Technically the voters of Maine cast their ballots for electors: representatives to the Electoral College. Maine is allocated 4 electors because it has 2 congressional districts and 2 senators. All candidates who appear on the ballot or qualify to receive write-in votes must submit a list of 4 electors, who pledge to vote for their candidate their running mate. Whoever wins the majority of votes in the state is awarded just 2 of the electoral votes. The other 2 electoral votes are based upon the congressional district results. Their chosen electors then vote for president and vice president. Although electors are pledged to their candidate and running mate, they are not obligated to vote for them. An elector who votes for someone other than their candidate is known as a faithless elector.

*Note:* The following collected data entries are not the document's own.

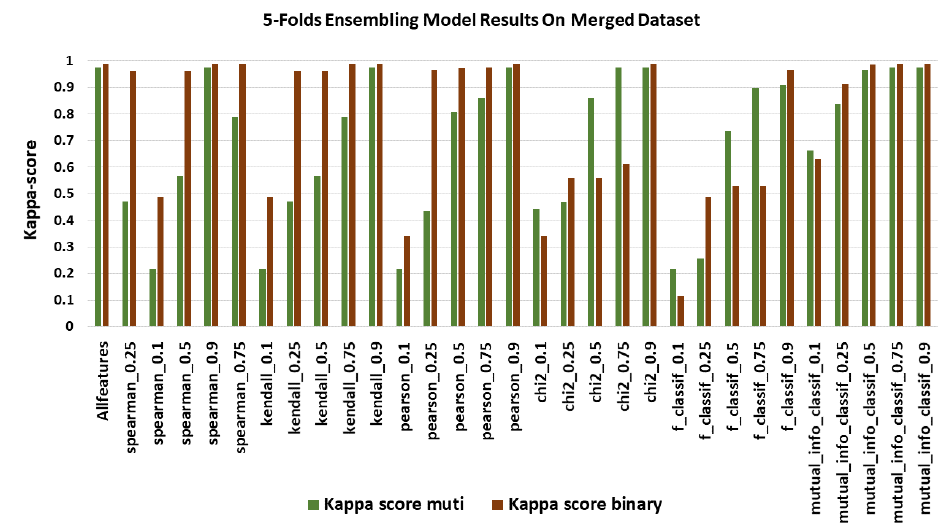
Figure 8. Kappa scores using merged dataset.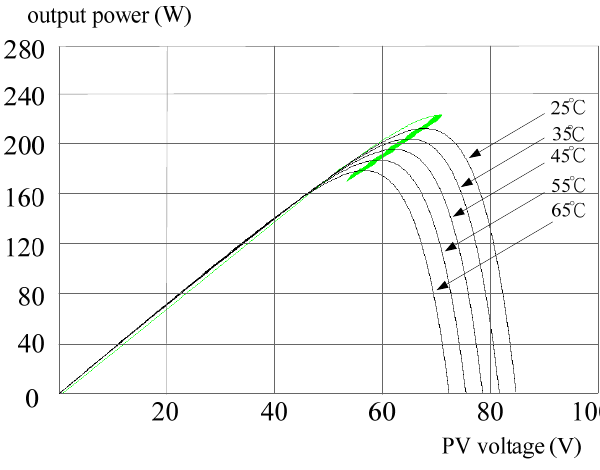
Figure 13. MPPT trajectory by the DLAA under constant irradiation.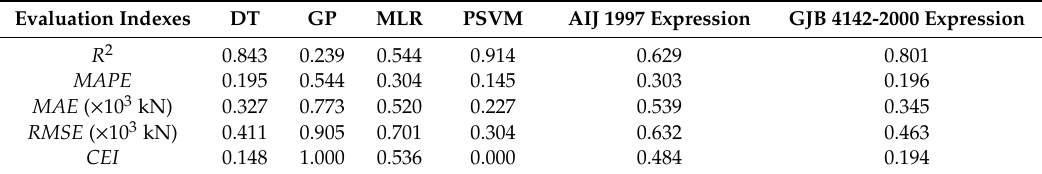
Table 3. Prediction performance evaluation of DT, GP, MLR, PSVM, AIJ 1997, and GJB 4142-2000 expressions in the test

The electors of each state and the District of Columbia met on December 15, 2008, to cast their votes for president and vice president. The Electoral College itself never meets as one body. Instead the electors from each state and the District of Columbia met in their respective capitols.

The following were the members of the Electoral College from the state. Since Obama won both congressional districts, all 4 were pledged to Barack Obama and Joe Biden:

- Robert O'Brien of Portland, ME. He works in a hardware store and has been active with the Democratic Party since 1984.
- Jill Duson, of Portland, ME. She's a third term city councilor and a former mayor.
- Samuel Shapiro of Waterville, ME. He's been a party activist since 1953 and is a former state treasurer.
- Tracie Reed of Portland, ME. She's a master's candidate in the University of Massachusetts Amherst's architecture program and a political organizer.